Work to complete:
- A) According to the text on writing a number as a sum of K primes, what does Goldbach's conjecture say?
- B) Continue the text on writing a number as a sum of K primes from the point where it stops.

Exercise text:
▶
Input  : N = 10 K = 2
Output : Yes 
        10 can be written as 5 + 5

Input  : N = 2 K = 2
Output : No
Recommended Practice

The idea is to use Goldbach’s conjecture which says that every even integer (greater than 2) can be expressed as sum of two primes.
If the N >= 2K and K = 1: the answer will be Yes if N is a prime number
If N >= 2K and K = 2: If N is an even number answer will be Yes(Goldbach’s conjecture) and if N is odd answer will be No if N-2 is not a prime number and Yes if N-2 is a prime number. This is because we know odd + odd = even and even + odd = odd. So when N is odd, and K = 2 one number must be 2 as it is the only even prime number so now the answer depends on whether N-2 is odd or not.
◀
Exercise data:
▶
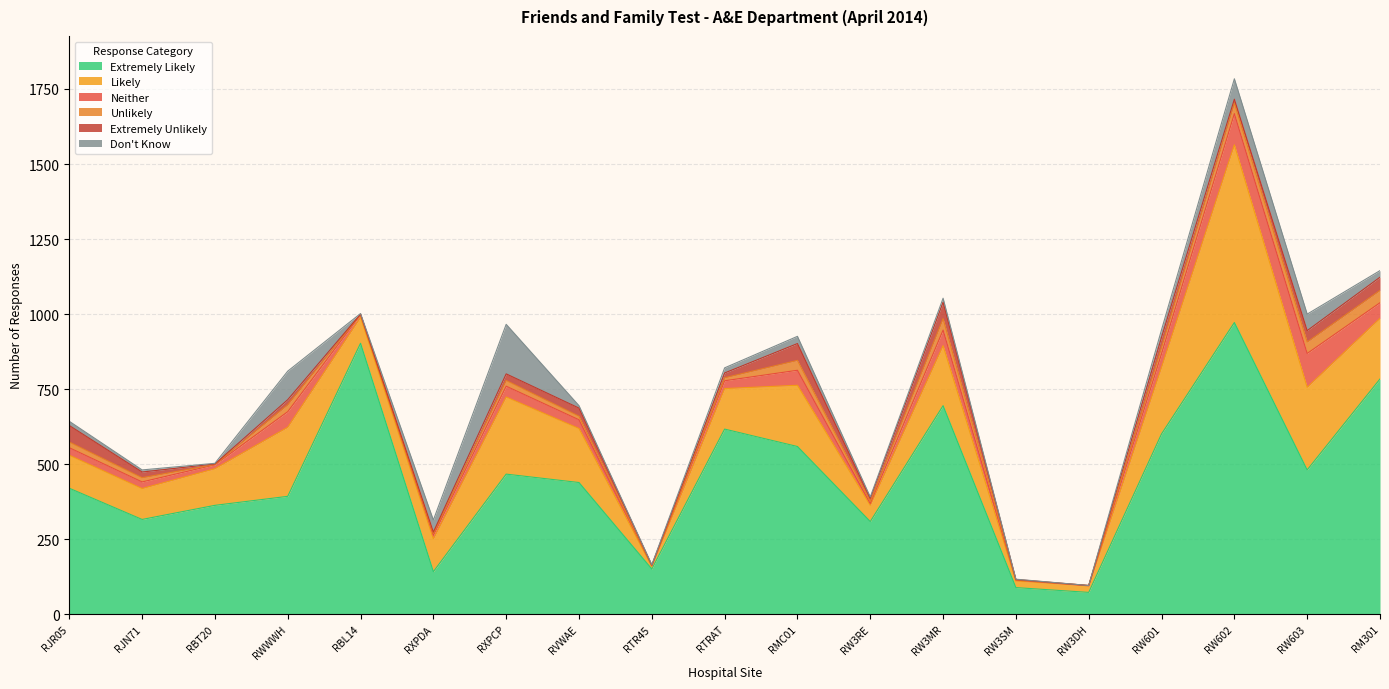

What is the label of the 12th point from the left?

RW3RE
◀
▶
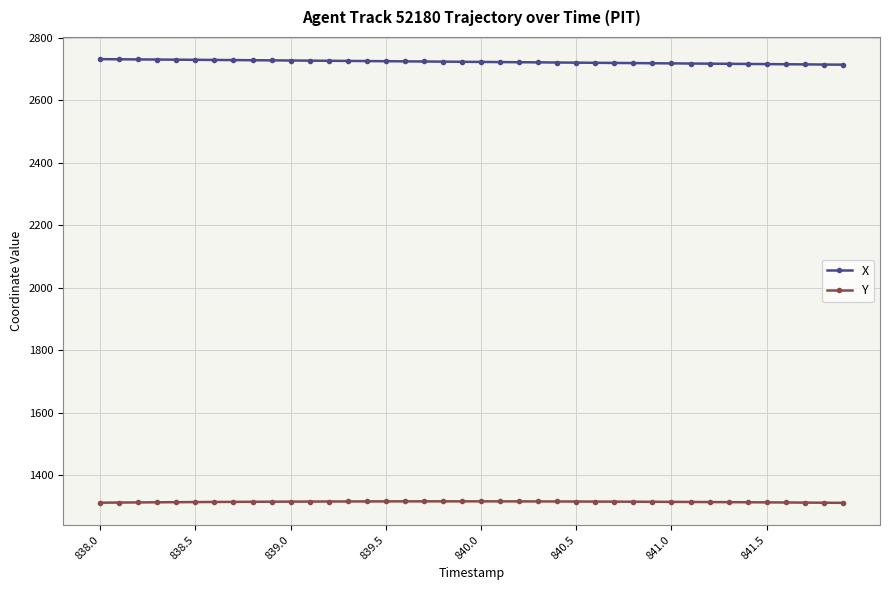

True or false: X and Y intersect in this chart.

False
◀
▶
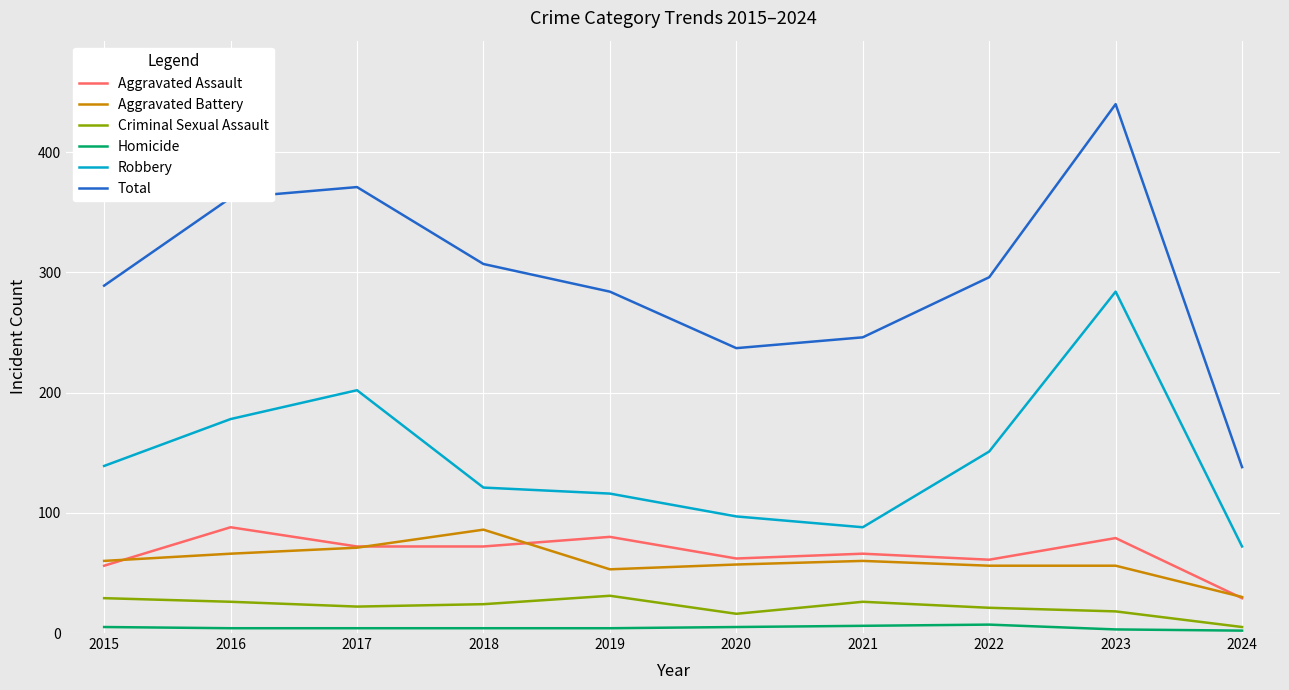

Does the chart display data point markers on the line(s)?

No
◀
Solved problems:
- A) Every even integer greater than 2 can be expressed as the sum of two primes.

- B)
If N >= 2K and K >= 3: Answer will always be Yes. When N is even N – 2*(K-2) is also even so N – 2*(K – 2) can be written as sum of two prime numbers (Goldbach’s conjecture) p, q and N can be written as 2, 2 …..K – 2 times, p, q. When N is odd N – 3 -2*(K – 3) is even so it can be written as sum of two prime numbers p, q and N can be written as 2, 2 …..K-3 times, 3, p, q 

C++




// C++ implementation to check if N can be
// written as sum of k primes
#include<bits/stdc++.h>
using namespace std;
 
// Checking if a number is prime or not
bool isprime(int x)
{
   
    // check for numbers from 2 to sqrt(x)
    // if it is divisible return false
    for (int i = 2; i * i <= x; i++)
        if (x % i == 0)
            return false;
    return true;
}
 
// Returns true if N can be written as sum
// of K primes
bool isSumOfKprimes(int N, int K)
{
    // N < 2K directly return false
    if (N < 2*K)
        return false;
 
    // If K = 1 return value depends on primality of N
    if (K == 1)
        return isprime(N);
 
    if (K == 2)
    {
        // if N is even directly return true;
        if (N % 2 == 0)
            return true;
 
        // If N is odd, then one prime must
        // be 2. All other primes are odd
        // and cannot have a pair sum as even.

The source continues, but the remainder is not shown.